GIVEN RECORDS below:
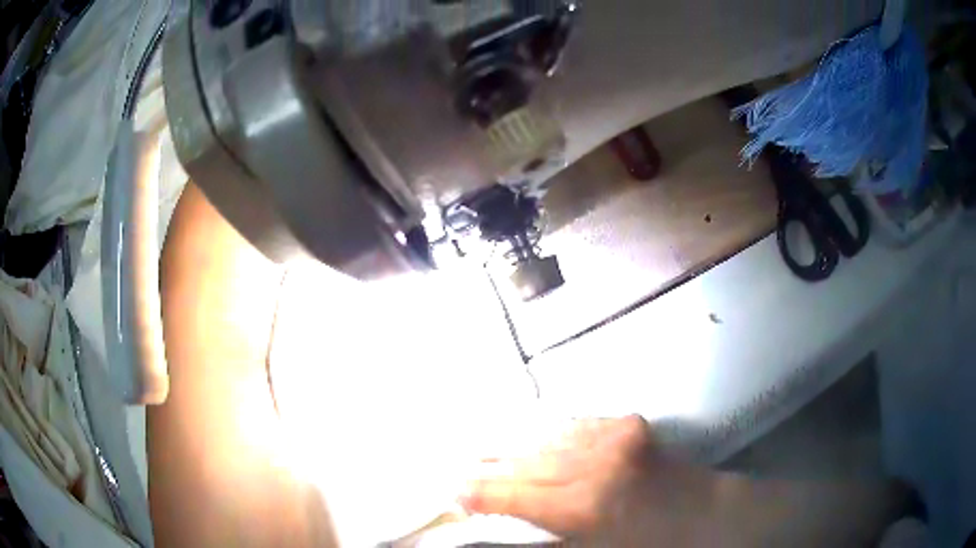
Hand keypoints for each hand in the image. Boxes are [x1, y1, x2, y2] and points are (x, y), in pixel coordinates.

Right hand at [460, 416, 716, 544]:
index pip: (515, 495)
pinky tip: (532, 439)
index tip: (456, 493)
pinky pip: (573, 425)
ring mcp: (613, 436)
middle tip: (463, 471)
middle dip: (490, 469)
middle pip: (526, 463)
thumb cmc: (646, 542)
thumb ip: (544, 539)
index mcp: (586, 506)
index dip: (482, 494)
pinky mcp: (626, 422)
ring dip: (514, 448)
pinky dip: (548, 434)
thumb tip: (501, 527)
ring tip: (486, 451)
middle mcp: (595, 464)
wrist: (703, 511)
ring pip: (546, 439)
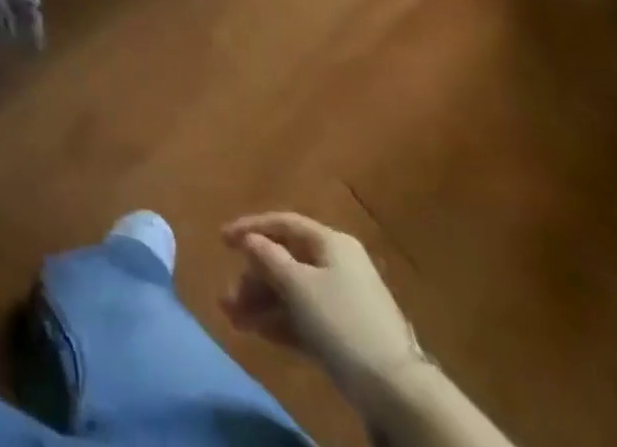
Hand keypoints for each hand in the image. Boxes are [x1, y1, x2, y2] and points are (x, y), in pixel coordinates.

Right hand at [220, 212, 422, 403]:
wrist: (395, 391)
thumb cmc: (341, 320)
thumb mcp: (297, 284)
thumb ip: (268, 257)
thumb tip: (250, 240)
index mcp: (330, 242)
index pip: (283, 224)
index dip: (250, 228)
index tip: (221, 240)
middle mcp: (337, 265)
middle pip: (285, 261)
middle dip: (253, 277)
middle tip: (228, 295)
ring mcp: (342, 301)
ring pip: (291, 293)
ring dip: (260, 303)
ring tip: (233, 317)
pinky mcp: (344, 335)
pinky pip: (303, 318)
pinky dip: (279, 322)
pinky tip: (256, 331)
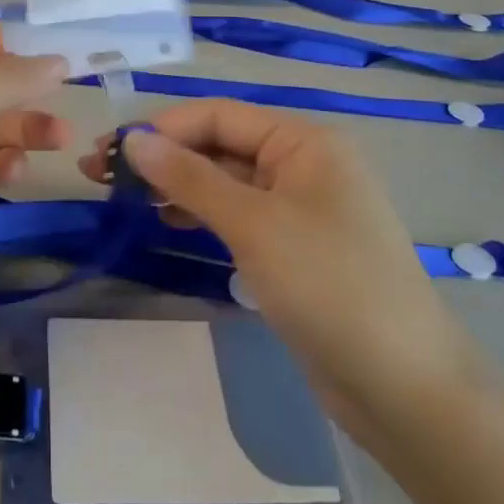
End of GIVEN RECORDS.
The copy should match each line above exactly and contain no images.

Hand keypoints for each hand in the image. Boxes are [x1, y1, x2, y2] and points are (x, y), in pixel coordinates.

Right hand at [460, 416, 716, 544]:
index pip: (515, 495)
pinky tip: (532, 439)
index tip: (456, 493)
pinky pip: (573, 425)
ring mcp: (613, 436)
middle tip: (463, 471)
middle dip: (490, 469)
middle pip: (526, 463)
thumb cmc: (646, 542)
thumb ip: (544, 539)
index mcp: (586, 506)
index dip: (482, 494)
pinky mcp: (626, 422)
ring dip: (514, 448)
pinky dip: (548, 434)
thumb tip: (501, 527)
ring tip: (486, 451)
middle mcp: (595, 464)
wrist: (703, 511)
ring pip: (546, 439)
Hand keypoints for each hand in the image. Boxes are [x1, y1, x2, y2] and points are (x, y), in pixel coordinates.

Right hand at [220, 212, 422, 403]:
wrist: (395, 391)
thumb cmc: (341, 320)
thumb mcp: (297, 284)
thumb ip: (268, 257)
thumb tip: (250, 240)
index mcp: (330, 242)
index pip: (283, 224)
index dip: (250, 228)
index tip: (221, 240)
middle mcp: (337, 265)
middle pip: (285, 261)
middle dip: (253, 277)
middle tip: (228, 295)
ring mcp: (342, 301)
ring pip: (291, 293)
ring dip: (260, 303)
ring tip: (233, 317)
pinky mcp: (344, 335)
pinky pip: (303, 318)
pinky dip: (279, 322)
pinky tip: (256, 331)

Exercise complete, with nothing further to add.